Tuesday, January 02, 2007

Matching Algorithms for CDI

It generally understood that between 2%-5% of a customer database will contain undetected duplicates after a standard merge/merge routine is run. As stated in CRM Today, most merge-purge algorithms are 20 years old...

Most merge/purge processes were developed over 20 years ago and were never conceived to recognize the fluidity of movement, name change, and channels in which customers interact today. Even the most advanced de-duplication processes use character based logic and look up tables that are ill-equipped to assess the totality of a customers’ name and address permutations that accumulate through multiple customer interaction channels. These processes are easily deceived by minor variations in the name and address elements such as married/maiden, nick names, typos, and mis-keys. A typical file will contain 2 to 5% unidentified duplicate customers after a standard merge/purge process.
Instead of the common approach of only using one matching algorithm (I am guilty of this one) modern approaches are utilizing many algorithms to isolate duplicate records.
No single algorithm can efficiently and effectively power a matching technology due to the multiple culprits of customer identity and data quality error. Advanced solutions incorporate not one, but several advanced matching algorithms, each designed to group records into temporal data sets for the purpose of bringing visibility to distinct patterns of repetitious error. Once patterns of error are identified, the records can be referenced to consumer data sources, allowing for the remediation of the error and recognition of the true identity of the customer.
An integral part of any CDI product is its matching capability. Match rules will vary from organization to organization so using a standard template or built-in rules usually will not suffice if you want thorough duplicate detection and handling.
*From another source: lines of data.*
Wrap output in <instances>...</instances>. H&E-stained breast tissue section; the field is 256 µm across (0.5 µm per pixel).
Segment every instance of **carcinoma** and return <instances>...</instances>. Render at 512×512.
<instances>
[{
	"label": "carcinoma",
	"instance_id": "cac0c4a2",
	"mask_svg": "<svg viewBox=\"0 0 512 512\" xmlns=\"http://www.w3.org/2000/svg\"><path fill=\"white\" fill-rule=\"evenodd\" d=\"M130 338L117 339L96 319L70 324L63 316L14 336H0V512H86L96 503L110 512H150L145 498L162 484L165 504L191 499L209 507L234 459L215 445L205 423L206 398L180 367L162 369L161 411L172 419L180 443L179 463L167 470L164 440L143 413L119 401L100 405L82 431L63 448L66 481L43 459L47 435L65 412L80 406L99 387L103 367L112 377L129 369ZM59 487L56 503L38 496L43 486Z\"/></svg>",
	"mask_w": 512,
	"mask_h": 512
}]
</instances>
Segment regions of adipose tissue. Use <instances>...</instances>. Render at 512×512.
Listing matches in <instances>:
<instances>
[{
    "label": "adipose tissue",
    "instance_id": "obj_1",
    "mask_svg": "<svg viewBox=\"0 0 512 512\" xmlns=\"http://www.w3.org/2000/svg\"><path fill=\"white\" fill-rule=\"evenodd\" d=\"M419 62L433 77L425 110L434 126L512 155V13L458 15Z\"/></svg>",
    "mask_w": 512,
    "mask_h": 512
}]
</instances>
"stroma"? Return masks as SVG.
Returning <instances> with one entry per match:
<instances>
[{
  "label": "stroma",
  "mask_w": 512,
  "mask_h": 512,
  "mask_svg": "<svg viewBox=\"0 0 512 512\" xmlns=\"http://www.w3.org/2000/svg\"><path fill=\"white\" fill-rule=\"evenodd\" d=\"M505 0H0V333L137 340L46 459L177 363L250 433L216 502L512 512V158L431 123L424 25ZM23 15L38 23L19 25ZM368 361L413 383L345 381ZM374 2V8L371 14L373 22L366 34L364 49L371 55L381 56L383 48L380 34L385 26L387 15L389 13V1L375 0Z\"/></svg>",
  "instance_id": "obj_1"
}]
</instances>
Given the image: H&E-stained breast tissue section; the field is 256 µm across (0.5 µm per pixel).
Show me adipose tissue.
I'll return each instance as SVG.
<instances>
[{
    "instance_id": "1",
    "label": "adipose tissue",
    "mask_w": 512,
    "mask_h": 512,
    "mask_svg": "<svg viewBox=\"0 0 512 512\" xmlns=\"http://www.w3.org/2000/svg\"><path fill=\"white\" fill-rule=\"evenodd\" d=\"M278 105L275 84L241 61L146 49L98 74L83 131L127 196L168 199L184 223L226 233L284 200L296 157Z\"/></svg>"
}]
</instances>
Firstlogic (now Business Objects) has a sophisticated match engine and beyond the standard match capabilities are "Extended Matching" which allows the user to set up custom rules for different match scenarios. I believe that simply using rule based matching you can solve 80% of your data consolidation issues.

Companies like Purisma or Siperian offer much more sophisticated match engines that utilize match clusters and larger "match footprints" which ease the process, but for the most part, if you know what you are trying to do, any rule based matching engine will do. And remember:
"The computer is no better than the organization that feeds it." - L. Ron Hubbard
The moral is first work out all your match rules and then see if you can solve your problems using your existing match engine software before looking elsewhere to solve these match related problems.